(Records from a data source)
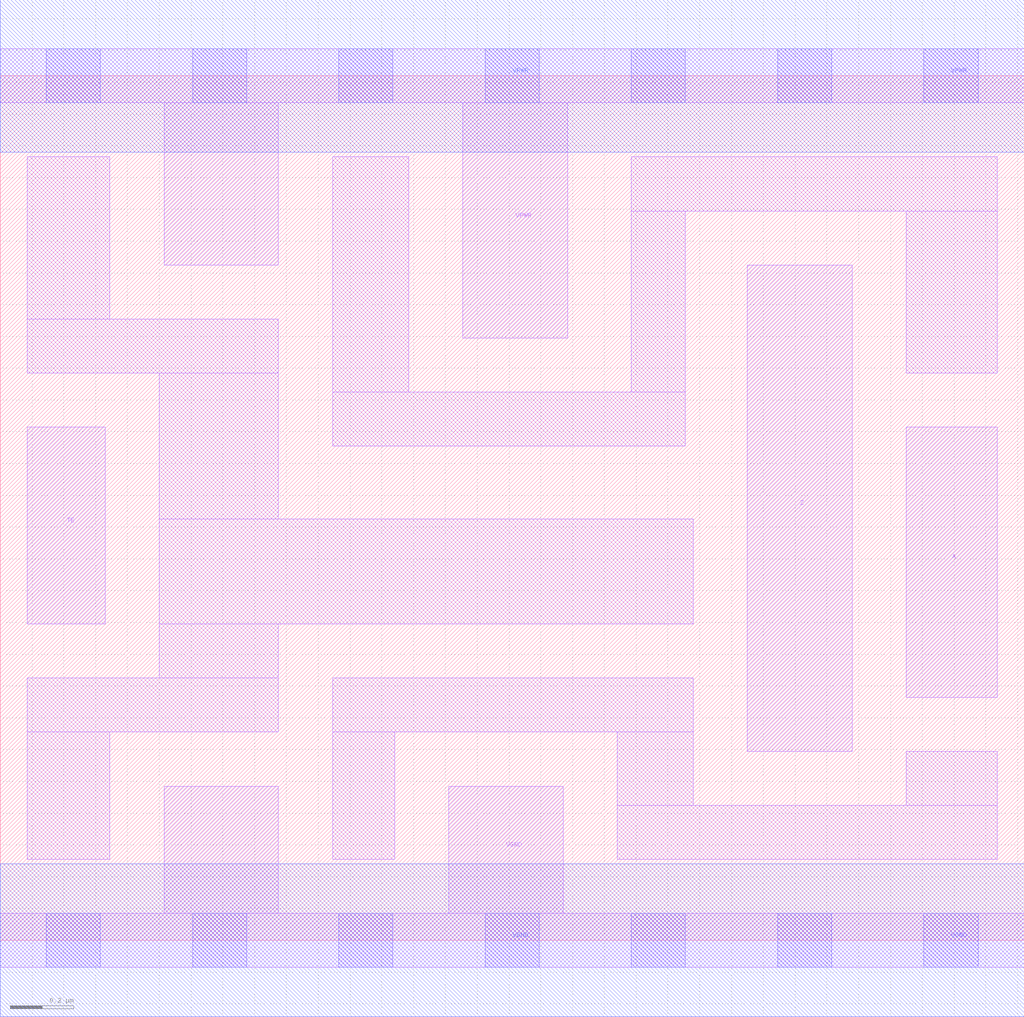
<source format=lef>
# Copyright 2020 The SkyWater PDK Authors
#
# Licensed under the Apache License, Version 2.0 (the "License");
# you may not use this file except in compliance with the License.
# You may obtain a copy of the License at
#
#     https://www.apache.org/licenses/LICENSE-2.0
#
# Unless required by applicable law or agreed to in writing, software
# distributed under the License is distributed on an "AS IS" BASIS,
# WITHOUT WARRANTIES OR CONDITIONS OF ANY KIND, either express or implied.
# See the License for the specific language governing permissions and
# limitations under the License.
#
# SPDX-License-Identifier: Apache-2.0

VERSION 5.7 ;
  NAMESCASESENSITIVE ON ;
  NOWIREEXTENSIONATPIN ON ;
  DIVIDERCHAR "/" ;
  BUSBITCHARS "[]" ;
UNITS
  DATABASE MICRONS 200 ;
END UNITS
MACRO sky130_fd_sc_hd__einvp_2
  CLASS CORE ;
  SOURCE USER ;
  FOREIGN sky130_fd_sc_hd__einvp_2 ;
  ORIGIN  0.000000  0.000000 ;
  SIZE  3.220000 BY  2.720000 ;
  SYMMETRY X Y R90 ;
  SITE unithd ;
  PIN A
    ANTENNAGATEAREA  0.495000 ;
    DIRECTION INPUT ;
    USE SIGNAL ;
    PORT
      LAYER li1 ;
        RECT 2.850000 0.765000 3.135000 1.615000 ;
    END
  END A
  PIN TE
    ANTENNAGATEAREA  0.354000 ;
    DIRECTION INPUT ;
    USE SIGNAL ;
    PORT
      LAYER li1 ;
        RECT 0.085000 0.995000 0.330000 1.615000 ;
    END
  END TE
  PIN Z
    ANTENNADIFFAREA  0.445500 ;
    DIRECTION OUTPUT ;
    USE SIGNAL ;
    PORT
      LAYER li1 ;
        RECT 2.350000 0.595000 2.680000 2.125000 ;
    END
  END Z
  PIN VGND
    DIRECTION INOUT ;
    SHAPE ABUTMENT ;
    USE GROUND ;
    PORT
      LAYER li1 ;
        RECT 0.000000 -0.085000 3.220000 0.085000 ;
        RECT 0.515000  0.085000 0.875000 0.485000 ;
        RECT 1.410000  0.085000 1.770000 0.485000 ;
      LAYER mcon ;
        RECT 0.145000 -0.085000 0.315000 0.085000 ;
        RECT 0.605000 -0.085000 0.775000 0.085000 ;
        RECT 1.065000 -0.085000 1.235000 0.085000 ;
        RECT 1.525000 -0.085000 1.695000 0.085000 ;
        RECT 1.985000 -0.085000 2.155000 0.085000 ;
        RECT 2.445000 -0.085000 2.615000 0.085000 ;
        RECT 2.905000 -0.085000 3.075000 0.085000 ;
      LAYER met1 ;
        RECT 0.000000 -0.240000 3.220000 0.240000 ;
    END
  END VGND
  PIN VPWR
    DIRECTION INOUT ;
    SHAPE ABUTMENT ;
    USE POWER ;
    PORT
      LAYER li1 ;
        RECT 0.000000 2.635000 3.220000 2.805000 ;
        RECT 0.515000 2.125000 0.875000 2.635000 ;
        RECT 1.455000 1.895000 1.785000 2.635000 ;
      LAYER mcon ;
        RECT 0.145000 2.635000 0.315000 2.805000 ;
        RECT 0.605000 2.635000 0.775000 2.805000 ;
        RECT 1.065000 2.635000 1.235000 2.805000 ;
        RECT 1.525000 2.635000 1.695000 2.805000 ;
        RECT 1.985000 2.635000 2.155000 2.805000 ;
        RECT 2.445000 2.635000 2.615000 2.805000 ;
        RECT 2.905000 2.635000 3.075000 2.805000 ;
      LAYER met1 ;
        RECT 0.000000 2.480000 3.220000 2.960000 ;
    END
  END VPWR
  OBS
    LAYER li1 ;
      RECT 0.085000 0.255000 0.345000 0.655000 ;
      RECT 0.085000 0.655000 0.875000 0.825000 ;
      RECT 0.085000 1.785000 0.875000 1.955000 ;
      RECT 0.085000 1.955000 0.345000 2.465000 ;
      RECT 0.500000 0.825000 0.875000 0.995000 ;
      RECT 0.500000 0.995000 2.180000 1.325000 ;
      RECT 0.500000 1.325000 0.875000 1.785000 ;
      RECT 1.045000 0.255000 1.240000 0.655000 ;
      RECT 1.045000 0.655000 2.180000 0.825000 ;
      RECT 1.045000 1.555000 2.155000 1.725000 ;
      RECT 1.045000 1.725000 1.285000 2.465000 ;
      RECT 1.940000 0.255000 3.135000 0.425000 ;
      RECT 1.940000 0.425000 2.180000 0.655000 ;
      RECT 1.985000 1.725000 2.155000 2.295000 ;
      RECT 1.985000 2.295000 3.135000 2.465000 ;
      RECT 2.850000 0.425000 3.135000 0.595000 ;
      RECT 2.850000 1.785000 3.135000 2.295000 ;
  END
END sky130_fd_sc_hd__einvp_2
END LIBRARY

</source>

What is needed => Each record above should be duplicated word for word, with no pictures included.

Expected answer =>
<source format=lef>
# Copyright 2020 The SkyWater PDK Authors
#
# Licensed under the Apache License, Version 2.0 (the "License");
# you may not use this file except in compliance with the License.
# You may obtain a copy of the License at
#
#     https://www.apache.org/licenses/LICENSE-2.0
#
# Unless required by applicable law or agreed to in writing, software
# distributed under the License is distributed on an "AS IS" BASIS,
# WITHOUT WARRANTIES OR CONDITIONS OF ANY KIND, either express or implied.
# See the License for the specific language governing permissions and
# limitations under the License.
#
# SPDX-License-Identifier: Apache-2.0

VERSION 5.7 ;
  NAMESCASESENSITIVE ON ;
  NOWIREEXTENSIONATPIN ON ;
  DIVIDERCHAR "/" ;
  BUSBITCHARS "[]" ;
UNITS
  DATABASE MICRONS 200 ;
END UNITS
MACRO sky130_fd_sc_hd__einvp_2
  CLASS CORE ;
  SOURCE USER ;
  FOREIGN sky130_fd_sc_hd__einvp_2 ;
  ORIGIN  0.000000  0.000000 ;
  SIZE  3.220000 BY  2.720000 ;
  SYMMETRY X Y R90 ;
  SITE unithd ;
  PIN A
    ANTENNAGATEAREA  0.495000 ;
    DIRECTION INPUT ;
    USE SIGNAL ;
    PORT
      LAYER li1 ;
        RECT 2.850000 0.765000 3.135000 1.615000 ;
    END
  END A
  PIN TE
    ANTENNAGATEAREA  0.354000 ;
    DIRECTION INPUT ;
    USE SIGNAL ;
    PORT
      LAYER li1 ;
        RECT 0.085000 0.995000 0.330000 1.615000 ;
    END
  END TE
  PIN Z
    ANTENNADIFFAREA  0.445500 ;
    DIRECTION OUTPUT ;
    USE SIGNAL ;
    PORT
      LAYER li1 ;
        RECT 2.350000 0.595000 2.680000 2.125000 ;
    END
  END Z
  PIN VGND
    DIRECTION INOUT ;
    SHAPE ABUTMENT ;
    USE GROUND ;
    PORT
      LAYER li1 ;
        RECT 0.000000 -0.085000 3.220000 0.085000 ;
        RECT 0.515000  0.085000 0.875000 0.485000 ;
        RECT 1.410000  0.085000 1.770000 0.485000 ;
      LAYER mcon ;
        RECT 0.145000 -0.085000 0.315000 0.085000 ;
        RECT 0.605000 -0.085000 0.775000 0.085000 ;
        RECT 1.065000 -0.085000 1.235000 0.085000 ;
        RECT 1.525000 -0.085000 1.695000 0.085000 ;
        RECT 1.985000 -0.085000 2.155000 0.085000 ;
        RECT 2.445000 -0.085000 2.615000 0.085000 ;
        RECT 2.905000 -0.085000 3.075000 0.085000 ;
      LAYER met1 ;
        RECT 0.000000 -0.240000 3.220000 0.240000 ;
    END
  END VGND
  PIN VPWR
    DIRECTION INOUT ;
    SHAPE ABUTMENT ;
    USE POWER ;
    PORT
      LAYER li1 ;
        RECT 0.000000 2.635000 3.220000 2.805000 ;
        RECT 0.515000 2.125000 0.875000 2.635000 ;
        RECT 1.455000 1.895000 1.785000 2.635000 ;
      LAYER mcon ;
        RECT 0.145000 2.635000 0.315000 2.805000 ;
        RECT 0.605000 2.635000 0.775000 2.805000 ;
        RECT 1.065000 2.635000 1.235000 2.805000 ;
        RECT 1.525000 2.635000 1.695000 2.805000 ;
        RECT 1.985000 2.635000 2.155000 2.805000 ;
        RECT 2.445000 2.635000 2.615000 2.805000 ;
        RECT 2.905000 2.635000 3.075000 2.805000 ;
      LAYER met1 ;
        RECT 0.000000 2.480000 3.220000 2.960000 ;
    END
  END VPWR
  OBS
    LAYER li1 ;
      RECT 0.085000 0.255000 0.345000 0.655000 ;
      RECT 0.085000 0.655000 0.875000 0.825000 ;
      RECT 0.085000 1.785000 0.875000 1.955000 ;
      RECT 0.085000 1.955000 0.345000 2.465000 ;
      RECT 0.500000 0.825000 0.875000 0.995000 ;
      RECT 0.500000 0.995000 2.180000 1.325000 ;
      RECT 0.500000 1.325000 0.875000 1.785000 ;
      RECT 1.045000 0.255000 1.240000 0.655000 ;
      RECT 1.045000 0.655000 2.180000 0.825000 ;
      RECT 1.045000 1.555000 2.155000 1.725000 ;
      RECT 1.045000 1.725000 1.285000 2.465000 ;
      RECT 1.940000 0.255000 3.135000 0.425000 ;
      RECT 1.940000 0.425000 2.180000 0.655000 ;
      RECT 1.985000 1.725000 2.155000 2.295000 ;
      RECT 1.985000 2.295000 3.135000 2.465000 ;
      RECT 2.850000 0.425000 3.135000 0.595000 ;
      RECT 2.850000 1.785000 3.135000 2.295000 ;
  END
END sky130_fd_sc_hd__einvp_2
END LIBRARY

</source>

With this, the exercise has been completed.